• **Extract provided**:
-=-=-=-=-

This story was added to the People's War site by Henry Wootton with help from Endellion Sharpe. The author is aware of the site's Terms and Conditions.

I was born in 1937 and living in Chiswick when the War started, but my earliest memories are of St Tudy in Cornwall. My father was a schoolmaster, and he was evacuated there with his school, which I remember being in a tin hut down the lane. I went with my mother.

My father found us digs on a farm nearby, and I remember the harvest being brought in, with a horse-drawn binder and a steam-driven threshing machine. I also remember feeding an orphan lamb — I was three years old. Then my father found digs in the village which was better because then my parents could be together.

I went often to the village blacksmiths to watch the horse shoes being made and the horses shod. The most special occasion was the wheel-banding. The red-hot steel band was dropped onto the wooden wheel, and then plenty of cold water thrown over, both to stop the wheel scorching, and to shrink the band. Because extra hands were needed, several wheels would be banded at one time — it certainly wasn’t an everyday process.

My first datable memory was the sinking of HMS Hood in 1941. There was a huge silhouette of the ship on the front page of the newspaper, which was taken away from me.

-=-=-=-=-

(Dataset excerpts)
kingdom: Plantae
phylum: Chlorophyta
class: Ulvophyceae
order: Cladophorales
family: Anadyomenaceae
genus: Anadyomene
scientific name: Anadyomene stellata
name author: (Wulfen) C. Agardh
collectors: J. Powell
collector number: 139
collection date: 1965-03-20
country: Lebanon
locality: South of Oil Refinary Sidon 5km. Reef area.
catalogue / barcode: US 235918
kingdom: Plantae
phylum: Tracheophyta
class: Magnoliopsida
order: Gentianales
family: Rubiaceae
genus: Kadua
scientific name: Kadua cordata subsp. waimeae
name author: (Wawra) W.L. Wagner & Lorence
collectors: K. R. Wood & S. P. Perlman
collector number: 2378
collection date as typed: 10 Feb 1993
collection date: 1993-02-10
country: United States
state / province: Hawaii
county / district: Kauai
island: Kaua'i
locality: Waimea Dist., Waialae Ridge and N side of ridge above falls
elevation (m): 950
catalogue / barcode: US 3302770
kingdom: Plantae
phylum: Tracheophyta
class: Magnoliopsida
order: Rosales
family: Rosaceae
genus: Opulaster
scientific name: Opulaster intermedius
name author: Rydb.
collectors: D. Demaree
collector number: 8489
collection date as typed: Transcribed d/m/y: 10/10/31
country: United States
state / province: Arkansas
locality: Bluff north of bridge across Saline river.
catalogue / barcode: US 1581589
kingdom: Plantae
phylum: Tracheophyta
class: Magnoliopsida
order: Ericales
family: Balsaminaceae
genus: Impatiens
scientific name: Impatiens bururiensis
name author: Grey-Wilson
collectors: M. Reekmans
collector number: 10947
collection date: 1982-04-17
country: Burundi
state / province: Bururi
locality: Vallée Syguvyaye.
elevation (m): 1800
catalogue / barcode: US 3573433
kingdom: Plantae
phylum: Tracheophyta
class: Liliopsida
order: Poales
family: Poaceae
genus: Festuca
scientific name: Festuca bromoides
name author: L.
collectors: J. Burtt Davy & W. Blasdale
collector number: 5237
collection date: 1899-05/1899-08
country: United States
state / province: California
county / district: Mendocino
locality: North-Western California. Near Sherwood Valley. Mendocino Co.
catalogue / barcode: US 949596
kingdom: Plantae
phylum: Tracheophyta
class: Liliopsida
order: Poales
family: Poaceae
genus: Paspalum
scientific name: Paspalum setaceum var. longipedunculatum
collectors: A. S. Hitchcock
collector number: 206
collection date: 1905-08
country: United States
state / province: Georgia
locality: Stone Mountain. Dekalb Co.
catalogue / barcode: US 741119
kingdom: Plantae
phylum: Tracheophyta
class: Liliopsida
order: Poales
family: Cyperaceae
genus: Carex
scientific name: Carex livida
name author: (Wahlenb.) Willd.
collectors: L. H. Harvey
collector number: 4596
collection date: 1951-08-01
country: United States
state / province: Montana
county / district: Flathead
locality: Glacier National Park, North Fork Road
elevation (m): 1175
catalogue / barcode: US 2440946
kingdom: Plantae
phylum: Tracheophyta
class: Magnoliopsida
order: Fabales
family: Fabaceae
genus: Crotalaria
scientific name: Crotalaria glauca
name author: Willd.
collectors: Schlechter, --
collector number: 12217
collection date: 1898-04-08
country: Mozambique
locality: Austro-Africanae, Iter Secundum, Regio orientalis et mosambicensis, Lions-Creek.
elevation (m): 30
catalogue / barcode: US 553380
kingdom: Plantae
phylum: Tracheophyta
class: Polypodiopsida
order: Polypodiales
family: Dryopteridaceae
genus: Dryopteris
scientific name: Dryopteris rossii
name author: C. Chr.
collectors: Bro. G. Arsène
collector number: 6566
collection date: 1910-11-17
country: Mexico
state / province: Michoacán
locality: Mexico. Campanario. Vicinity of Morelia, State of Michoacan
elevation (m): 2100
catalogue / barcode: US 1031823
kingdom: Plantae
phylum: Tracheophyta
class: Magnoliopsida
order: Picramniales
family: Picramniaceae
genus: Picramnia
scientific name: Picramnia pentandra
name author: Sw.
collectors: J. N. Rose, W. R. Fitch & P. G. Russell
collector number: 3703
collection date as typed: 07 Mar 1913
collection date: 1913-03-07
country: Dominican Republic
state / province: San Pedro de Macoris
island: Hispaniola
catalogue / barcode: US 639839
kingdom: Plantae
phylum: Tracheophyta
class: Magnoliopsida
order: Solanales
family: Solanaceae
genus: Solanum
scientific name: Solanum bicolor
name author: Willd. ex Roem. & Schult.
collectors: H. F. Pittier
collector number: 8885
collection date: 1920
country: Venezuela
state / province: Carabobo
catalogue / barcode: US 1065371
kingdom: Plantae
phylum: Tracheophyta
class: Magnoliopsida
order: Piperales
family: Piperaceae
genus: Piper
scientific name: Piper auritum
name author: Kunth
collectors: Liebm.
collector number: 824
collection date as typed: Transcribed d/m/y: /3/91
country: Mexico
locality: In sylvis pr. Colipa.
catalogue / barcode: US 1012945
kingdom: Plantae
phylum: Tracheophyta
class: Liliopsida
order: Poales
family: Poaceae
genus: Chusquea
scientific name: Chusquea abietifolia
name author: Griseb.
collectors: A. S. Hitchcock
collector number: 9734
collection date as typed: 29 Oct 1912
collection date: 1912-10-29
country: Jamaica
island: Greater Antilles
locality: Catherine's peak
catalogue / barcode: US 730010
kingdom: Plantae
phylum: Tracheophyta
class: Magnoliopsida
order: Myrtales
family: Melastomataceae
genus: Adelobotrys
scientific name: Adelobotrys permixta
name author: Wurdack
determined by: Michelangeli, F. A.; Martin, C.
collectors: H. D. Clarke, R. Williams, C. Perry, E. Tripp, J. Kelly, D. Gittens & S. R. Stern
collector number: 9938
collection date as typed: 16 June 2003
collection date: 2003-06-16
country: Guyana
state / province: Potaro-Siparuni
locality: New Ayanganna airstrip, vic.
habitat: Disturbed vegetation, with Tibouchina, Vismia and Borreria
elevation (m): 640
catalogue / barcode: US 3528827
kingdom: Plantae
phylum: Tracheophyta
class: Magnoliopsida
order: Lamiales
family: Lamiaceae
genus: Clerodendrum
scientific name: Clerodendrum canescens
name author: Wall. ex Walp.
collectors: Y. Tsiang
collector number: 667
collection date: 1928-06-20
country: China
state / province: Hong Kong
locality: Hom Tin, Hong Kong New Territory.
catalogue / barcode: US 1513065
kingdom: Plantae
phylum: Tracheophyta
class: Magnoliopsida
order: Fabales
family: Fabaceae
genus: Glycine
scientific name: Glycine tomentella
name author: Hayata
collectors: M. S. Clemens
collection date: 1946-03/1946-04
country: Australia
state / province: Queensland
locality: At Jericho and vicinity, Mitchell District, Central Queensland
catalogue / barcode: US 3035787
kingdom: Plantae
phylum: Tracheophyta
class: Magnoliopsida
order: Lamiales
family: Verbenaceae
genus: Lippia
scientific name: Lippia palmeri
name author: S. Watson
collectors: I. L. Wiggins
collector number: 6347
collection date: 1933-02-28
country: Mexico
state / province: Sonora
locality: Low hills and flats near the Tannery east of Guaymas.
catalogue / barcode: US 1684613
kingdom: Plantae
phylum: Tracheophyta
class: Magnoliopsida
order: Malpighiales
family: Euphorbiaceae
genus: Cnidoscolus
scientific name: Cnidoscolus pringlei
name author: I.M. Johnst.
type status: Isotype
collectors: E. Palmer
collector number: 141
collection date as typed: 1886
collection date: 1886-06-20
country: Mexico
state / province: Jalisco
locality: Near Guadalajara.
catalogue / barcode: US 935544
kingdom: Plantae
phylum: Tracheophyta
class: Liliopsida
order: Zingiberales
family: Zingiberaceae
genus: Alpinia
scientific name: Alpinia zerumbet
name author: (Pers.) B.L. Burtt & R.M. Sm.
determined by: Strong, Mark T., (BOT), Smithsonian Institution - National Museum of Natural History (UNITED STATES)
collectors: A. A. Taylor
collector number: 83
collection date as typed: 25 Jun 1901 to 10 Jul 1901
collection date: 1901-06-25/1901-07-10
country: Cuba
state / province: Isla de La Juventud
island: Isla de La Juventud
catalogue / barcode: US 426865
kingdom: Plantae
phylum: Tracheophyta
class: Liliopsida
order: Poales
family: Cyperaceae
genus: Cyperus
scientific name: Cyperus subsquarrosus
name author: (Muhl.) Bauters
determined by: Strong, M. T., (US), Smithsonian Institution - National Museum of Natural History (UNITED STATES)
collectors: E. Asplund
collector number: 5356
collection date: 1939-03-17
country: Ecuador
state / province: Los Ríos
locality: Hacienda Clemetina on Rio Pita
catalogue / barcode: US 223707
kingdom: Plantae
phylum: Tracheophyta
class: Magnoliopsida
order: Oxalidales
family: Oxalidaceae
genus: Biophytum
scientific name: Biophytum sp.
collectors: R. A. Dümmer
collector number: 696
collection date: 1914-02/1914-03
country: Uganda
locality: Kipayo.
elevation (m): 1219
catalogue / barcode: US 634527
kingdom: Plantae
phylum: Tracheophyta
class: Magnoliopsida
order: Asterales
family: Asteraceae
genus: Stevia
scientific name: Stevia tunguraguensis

-=-=-=-=-

• **Exercise tasks**:
**A)** Summarize the wartime childhood memoir in two sentences.
**B)** Carry on the wartime childhood memoir from its last sentence.
The rows are separate material from the memoir.

• **Task-by-task outputs**:
**A)** Born in 1937, the author went with their mother to St Tudy in Cornwall when the father, a schoolmaster, was evacuated there with his school, and the family lodged first on a farm and later in the village. The author's early memories include the harvest, feeding an orphan lamb, watching wheel-banding at the village blacksmith's, and the sinking of HMS Hood in 1941.

**B)**
The school was brought home to London in 1942 after the Blitz was over, though there were still lots of air raids. I remember lying on the floor of our ground-floor flat, hearing the aircraft. The only shelters were the cellars of the block of flats where we lived, and they seemed no safer than staying put. If we had been hit, the whole building would have come down on top of us. There was a surface shelter in the playground of the Infants School I went to, and I remember the sirens sounding. My father took his turn fire-watching after the school day was over.

We used to visit my grandmother, who lived in Bletchley, when the bombing got too intense. Captain Faulkner, the last private owner of Bletchley Park who sold the house to the government, was my great-uncle Hubert. The local people rather resented those working at Bletchley Park, which was regarded as a soft option: ‘Why weren’t they fighting a proper war?’

We were at Bletchley when the first V2 successfully launched against Britain landed in Staveley Road, Chiswick, near where we lived. I saw the terrible damage afterwards.

My most poignant memory was when the son of one of my father’s friends came to say goodbye to us, dressed in his RAF uniform — he’d just got his wings. We never saw Roy Gill again. He represents for me all those who died fighting for this country.